Il settimo sigillo (I. Bergman Svezia)
Una continua interrogazione spesso senza risposta sull’esistenza umana.
Il settimo sigillo (1957), premio speciale della giuria a Cannes, da molti considerato il suo capolavoro tra i circa 55 film da lui diretti e opera di eccezionale vigore espressivo, giocata sul simbolismo dichiarato della sfida a scacchi che oppone un cavaliere da ritorno dalle crociate alla Morte in persona. Il suo pessimismo apocalittico tocca qui vertici di disperazione e nichilismo di rara bellezza ed intensità.

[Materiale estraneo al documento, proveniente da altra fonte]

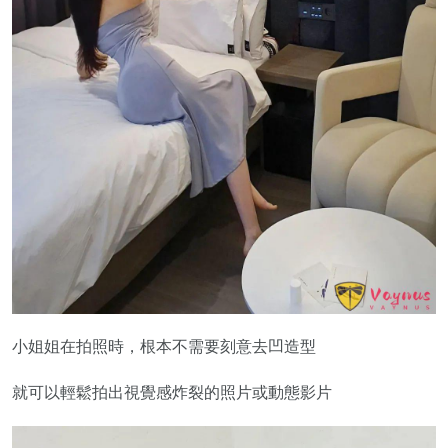
小姐姐在拍照時，根本不需要刻意去凹造型
就可以輕鬆拍出視覺感炸裂的照片或動態影片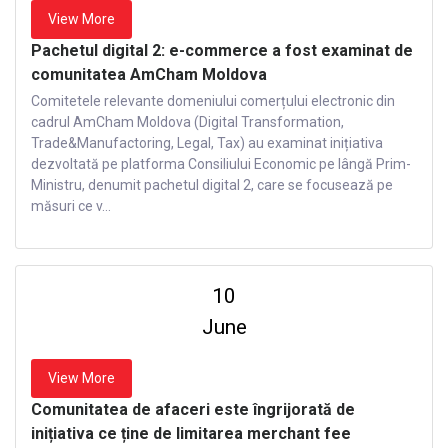
View More
Pachetul digital 2: e-commerce a fost examinat de
comunitatea AmCham Moldova
Comitetele relevante domeniului comerțului electronic din
cadrul AmCham Moldova (Digital Transformation,
Trade&Manufactoring, Legal, Tax) au examinat inițiativa
dezvoltată pe platforma Consiliului Economic pe lângă Prim-
Ministru, denumit pachetul digital 2, care se focusează pe
măsuri ce v...
10
June
View More
Comunitatea de afaceri este îngrijorată de
inițiativa ce ține de limitarea merchant fee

Inspirato a “Pittura su legno”, atto unico dello stesso Bergman, fu girato a basso costo in 35 giorni quasi interamente in studio, il regista individua nell’arte l’unico sporadico e precario sollievo, concesso all’uomo per sfuggire ai fantasmi di morte che incessantemente invadono e popolano la vita. Dedicati ad una umanità in crisi d’identità, oppressa da una società insensibile in cui regnano ipocrisia ed egoismo, i suoi film si susseguono lungo un sentiero demarcato dal pessimismo al lirismo.

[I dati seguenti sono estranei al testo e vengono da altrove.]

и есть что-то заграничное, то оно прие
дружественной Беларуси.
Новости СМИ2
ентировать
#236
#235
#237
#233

L’insieme della sua opera cinematografica appare come una continua interrogazione spesso senza risposta sull’esistenza umana, il male di vivere, la presenza o l’assenza di Dio. L’angoscia di non comunicare, l’ambiguità e la duplicità della natura umana, la solitudine senza prospettiva in un mondo che è finzione o silenzio o vergogna, sono gli elementi costanti di ogni suo film e sostanziano il dibattito inarrestabile.
Profondamente influenzato dal pensiero di Kierkegaard, dall’esistenzialismo e da Freud, Bergman pone l’accento non tanto sulla società o sulla storia, quanto all’individuo. E tuttavia l’artista non è cupo o inaccessibile; prevale anzi nel suo linguaggio il bisogno tutto teatrale di far spettacolo delle proprie contraddizioni e ansietà, scandagliando attraverso la cinepresa, ogni recesso dell’anima e ogni segreto del volto.